100 yıl önce Türk rönesansının öncüleri arasında adı geçen Tevfik Fikret, günümüzde aynı yerini ve misyonunu koruyamıyor. İrfanını ve kalbini İngilizlere teslim eden şair, yeni kuşaklar tarafından da dilinin ağırlığı dolayısıyla okunup anlaşılamıyor. Duygu düşünce ve hayallerini, sanatlı ifadelerle anlatarak edebiyat yaptığından günümüz okuyucusu tarafından ilgi görmüyor. Fikret’in düşleri arasında Meşrutiyet vardı. Dönemin diğer aydınları gibi II. Abdülhamit devrilirse ülkemizin güllük gülistanlık olacağını sanıyordu. Cumhuriyet yönetimine geçilmesi hayalini belki kurmuştur. Ömrü vefa etmedi 1915’te 48 yaşında yaşamını kaybetti.
Yukarıdaki başlık, Ziya Gökalp’in kaleme aldığı Muallim mecmuasında (C.2,S.14, 1 Eylül 1917) yayımlanmış gözden kaçan bir makalesinin başlığıdır. (Ziya Gökalp, Makaleler V, Hazırlayan: Rıza Kardaş, KB Yay. Ankara 1981, s. 173-77)
Bu yazıda Gökalp, Fikret’in kültür ve edebiyatımızdaki, düşünce dünyamızdaki yerini ve misyonunu sorguluyor. Biz de 100 yıl sonra yaşanmış olaylara günümüz penceresinden bakarak geçmişi sorgulayalım.
Çağlar boyunca cemiyetlerin bazıları Ümmet dinine ve Ümmet medeniyetine girmiştir. Ümmet dönemi yaşayan topluluklar, Hıristiyanlar, Müslümanlar ve Budist kavimlerdir. Cermenler, aşiret döneminden kavim dönemine geçtikten sonra Hıristiyan Ümmetinin dinine ve medeniyetine girmiştir. Buna Ortaçağ denir. İtalyanlardan sonra dördüncü bir devir olarak batıdaki rönesansa dahil olan Cermenler, İncil’in Almanca’ya çevrilip yorumlanmaya başladıktan sonraki yıllarda da Martin Luther’le birlikte. Ümmet çağını sürdürmüştür. Günümüzde demokrasiyle yönetiliyor.

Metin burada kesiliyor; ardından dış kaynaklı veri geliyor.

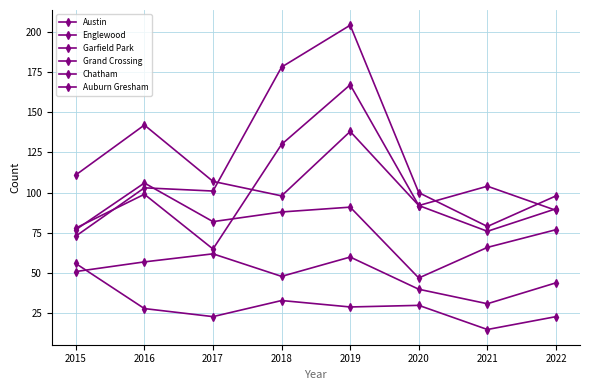

Which category has the lowest value in the Garfield Park series?

2015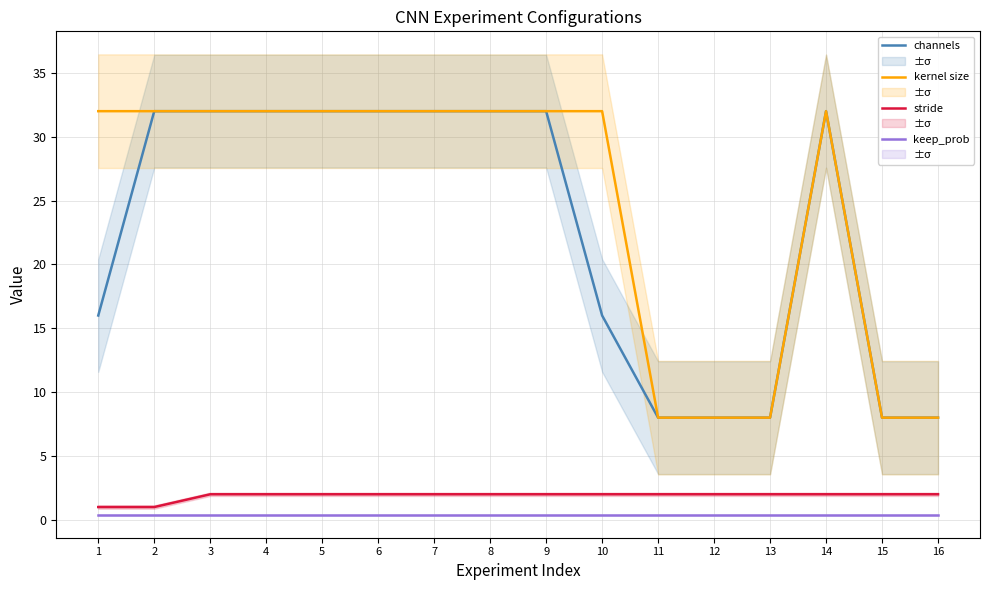

True or false: channels has more than 0 points higher than both neighbors.

True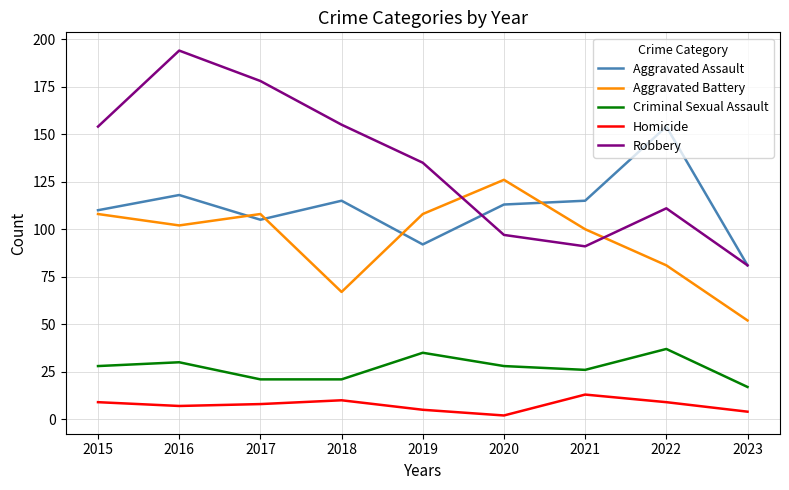

What is the difference between the highest and lowest values at 2023?

77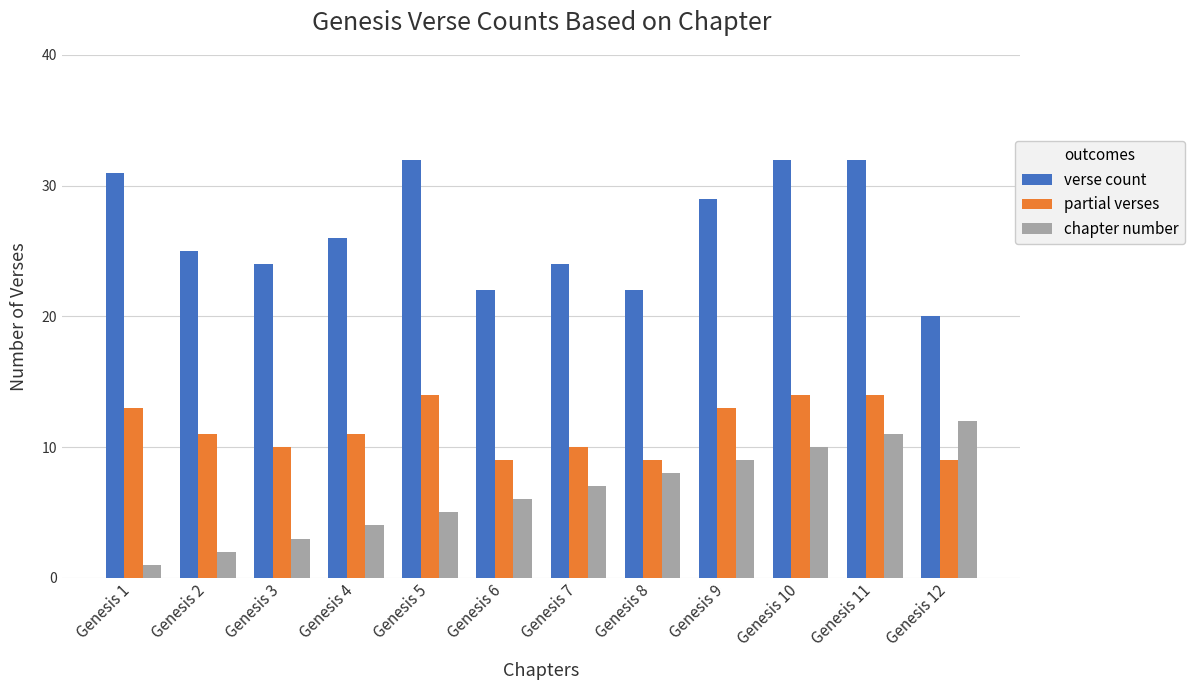

Which series has the largest range (max minus min)?

verse count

Laik medeniyet Eski Yunan ve Latinlerde vardı. İtalyanlar ve diğer Avrupalılar, önce buradan etkilendiler. Daha sonra barbar olarak nitelendirdikleri toplumlardan aldıklarını birleştirerek rönesans ve reformlarını gerçekleştirdiler. İngiltere, Almanya, Fransa, İtalya gibi ülkelerden sonra Rusya (1917) ve Türkiye (1923) de Cumhuriyet yönetimine geçti. Birinci Dünya Savaşı birçok krallığın devrilmesi ve yeni ulus devletlerin ortaya çıkmasıyla sonuçlandı. Yani, cemiyetler, dördüncü aşamaya geçtiler. Avrupa’ya hakim olan hümanizm akımı da böylece başladı. Bunun sonucunda kozmopolitlik ve beynelmilliyetçilik/ beynelmilelcilik doğdu.
Uluslaşma ve ulus devletler düşüncesi, Reformlarla birlikte romantizm akımını doğurdu. XIX. Yüzyılda dünyanın her ülkesine dağılmış etkili bir bir akıma dönüştü. Böylece ümmet yapısından kurtulup millet hayatına ve Cumhuriyet bayrağına ulaştık. Türklerin rönasans yapıp yapmadıkları konusu tartışmalıdır. İslamiyetten önce aşiret ve kavim dönemini yaşayan Türkler, İslamiyetten sonra Ümmet dinine ve medeniyetine geçtiler. Tanzimata kadar süren Ümmet edebiyatında laik karakterli metinler de ilhamını Kutsal kitaplardan alan metinler de yan yana yaşamıştır. Avrupa kültür ve medeniyetine yöneliş Tanzimatla başlamış Meşrutiyet ve Cumhuriyetle taçlanmıştır.
Gökalp’a göre bizim rönesansımız Lale Devrinden başlar. Matbaanın ülkemize girmesi ve yaygınlaşması önemli bir dönüm noktasıdır. Çağdaşlaşma düşüncesi, Tanzimatta ete kemiğe bürünmüş ve Türk Teceddüt (Yenilik) Edebiyatı diye görünmüştür (İsmail Habip Sevük, 1340/1924).